**Lista de tarefas**
1) No texto sobre licenças urbanísticas, que categoria de uso está definida no título constitutivo da propriedade horizontal?
2) Continue o texto sobre licenças urbanísticas a partir do ponto onde termina.

**Texto para ler**
'''

Damos já por assente que é pressuposto procedimental(1) da prática dos actos administrativos identificados na alínea d) supra, a comprovação da titularidade, pelo requerente, de um direito que lhe confira a faculdade de realizar a operação urbanística pretendida, legitimidade essa aferida, tendo em conta, nomeadamente, as normas identificadas nas três outras alíneas.
Portanto, a questão que aqui temos que apreciar é a de saber se a categoria genérica de uso comercial, definida no título constitutivo da propriedade horizontal, inclui, no seu seio, um estabelecimento de restauração e de bebidas, distinguindo o plano da legitimidade do requerente, que será analisada em função da relação jurídico-privada que lhe está subjacente, da relação jurídico-administrativa inerente à operação urbanística de utilização, sendo que a primeira é apenas um mero pressuposto procedimental da segunda .
È que, aferida a legitimidade do requerente, todo o procedimento subsequente que culminará com a emissão de uma licença ou autorização se regerá, exclusivamente, por regras de direito público, pelo que a legalidade que se examina no momento da concessão da licença ou autorização é a estritamente urbanística, o que é patente quando se analisam os fundamentos do indeferimento dos pedidos de licença ou autorização (cf. artigos 24.º e 31.º do DL 555/99).

'''

**Registos fornecidos**

'''

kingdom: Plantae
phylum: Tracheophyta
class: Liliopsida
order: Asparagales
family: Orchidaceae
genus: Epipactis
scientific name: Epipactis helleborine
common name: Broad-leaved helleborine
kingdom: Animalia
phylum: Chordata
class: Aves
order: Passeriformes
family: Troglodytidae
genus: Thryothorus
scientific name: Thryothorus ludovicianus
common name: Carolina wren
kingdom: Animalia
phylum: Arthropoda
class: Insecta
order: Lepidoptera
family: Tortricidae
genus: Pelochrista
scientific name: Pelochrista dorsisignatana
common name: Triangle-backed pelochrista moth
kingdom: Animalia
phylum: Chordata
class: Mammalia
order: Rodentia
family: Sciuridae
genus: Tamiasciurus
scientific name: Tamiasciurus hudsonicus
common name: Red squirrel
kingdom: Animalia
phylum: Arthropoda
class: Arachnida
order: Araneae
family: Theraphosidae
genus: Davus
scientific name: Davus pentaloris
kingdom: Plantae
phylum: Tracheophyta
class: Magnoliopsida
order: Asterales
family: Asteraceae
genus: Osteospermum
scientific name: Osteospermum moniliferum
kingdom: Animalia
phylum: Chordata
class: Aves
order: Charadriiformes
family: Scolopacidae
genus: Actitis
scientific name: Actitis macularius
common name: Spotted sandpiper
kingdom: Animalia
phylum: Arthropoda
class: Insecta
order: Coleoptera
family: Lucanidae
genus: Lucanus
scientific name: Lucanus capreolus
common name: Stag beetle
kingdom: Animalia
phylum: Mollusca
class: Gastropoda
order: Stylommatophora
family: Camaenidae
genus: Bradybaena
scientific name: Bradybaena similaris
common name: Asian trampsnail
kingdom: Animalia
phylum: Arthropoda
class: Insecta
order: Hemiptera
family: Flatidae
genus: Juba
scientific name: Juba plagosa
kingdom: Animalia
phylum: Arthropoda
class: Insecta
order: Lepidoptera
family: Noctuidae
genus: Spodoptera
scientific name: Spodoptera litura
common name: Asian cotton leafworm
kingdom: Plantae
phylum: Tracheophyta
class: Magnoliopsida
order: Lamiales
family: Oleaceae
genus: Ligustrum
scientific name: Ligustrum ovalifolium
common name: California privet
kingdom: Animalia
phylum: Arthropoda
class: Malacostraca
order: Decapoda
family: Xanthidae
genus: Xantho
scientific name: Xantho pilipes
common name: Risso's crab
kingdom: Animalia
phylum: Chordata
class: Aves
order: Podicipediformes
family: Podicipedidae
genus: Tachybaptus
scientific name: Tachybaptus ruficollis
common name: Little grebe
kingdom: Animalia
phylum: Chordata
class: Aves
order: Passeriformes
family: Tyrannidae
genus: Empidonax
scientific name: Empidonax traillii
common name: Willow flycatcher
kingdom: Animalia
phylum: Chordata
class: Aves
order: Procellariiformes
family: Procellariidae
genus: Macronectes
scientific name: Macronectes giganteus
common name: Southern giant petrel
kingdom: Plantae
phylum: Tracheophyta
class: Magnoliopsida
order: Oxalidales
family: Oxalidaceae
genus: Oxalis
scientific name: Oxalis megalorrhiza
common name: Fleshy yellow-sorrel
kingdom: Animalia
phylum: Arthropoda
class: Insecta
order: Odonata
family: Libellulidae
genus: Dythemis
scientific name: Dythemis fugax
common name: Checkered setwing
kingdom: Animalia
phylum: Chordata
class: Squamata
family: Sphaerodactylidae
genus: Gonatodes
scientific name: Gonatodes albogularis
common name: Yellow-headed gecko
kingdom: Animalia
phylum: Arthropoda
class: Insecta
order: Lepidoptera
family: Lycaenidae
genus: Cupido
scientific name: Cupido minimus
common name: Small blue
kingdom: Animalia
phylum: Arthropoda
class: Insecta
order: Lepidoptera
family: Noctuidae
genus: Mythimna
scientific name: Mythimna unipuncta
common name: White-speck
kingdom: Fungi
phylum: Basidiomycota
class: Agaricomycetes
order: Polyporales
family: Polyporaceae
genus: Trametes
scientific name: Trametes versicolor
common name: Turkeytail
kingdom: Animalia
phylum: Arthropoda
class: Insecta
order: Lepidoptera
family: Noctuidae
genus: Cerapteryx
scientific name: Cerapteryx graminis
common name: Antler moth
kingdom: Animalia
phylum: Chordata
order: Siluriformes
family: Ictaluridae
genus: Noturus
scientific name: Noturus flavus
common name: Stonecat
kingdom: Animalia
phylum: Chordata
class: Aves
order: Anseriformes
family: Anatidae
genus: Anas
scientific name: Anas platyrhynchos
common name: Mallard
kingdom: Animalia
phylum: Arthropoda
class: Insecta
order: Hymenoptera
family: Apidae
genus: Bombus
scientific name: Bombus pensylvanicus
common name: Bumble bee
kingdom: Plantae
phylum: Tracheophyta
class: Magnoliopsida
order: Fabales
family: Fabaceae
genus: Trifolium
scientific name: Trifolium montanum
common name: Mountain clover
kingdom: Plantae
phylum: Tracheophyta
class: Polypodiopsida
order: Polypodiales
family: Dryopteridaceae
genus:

'''

**Respostas por tarefa**
1) A categoria genérica de uso comercial.

2)
Ora, não se encontrando definido na lei o âmbito material das categorias de uso das edificações, entendemos que nos casos em que no título constitutivo da propriedade horizontal se optou por identificar o uso da fracção, não através pela concretização da actividade (como seria também admissível) mas por recurso a uma fórmula genérica reportada a categorias de uso (no caso concreto até mesmo duas categorias: “comércio ou serviços”), tem legitimidade para iniciar um procedimento de licenciamento de utilização para um estabelecimento de restauração e bebidas o requerente que tenha um direito sobre a fracção autónoma que lhe permita efectuar a instalação do estabelecimento, já que o uso proposto, ao conformar-se com o previsto no título constitutivo da propriedade horizontal, não exige qualquer intervenção dos outros condóminos.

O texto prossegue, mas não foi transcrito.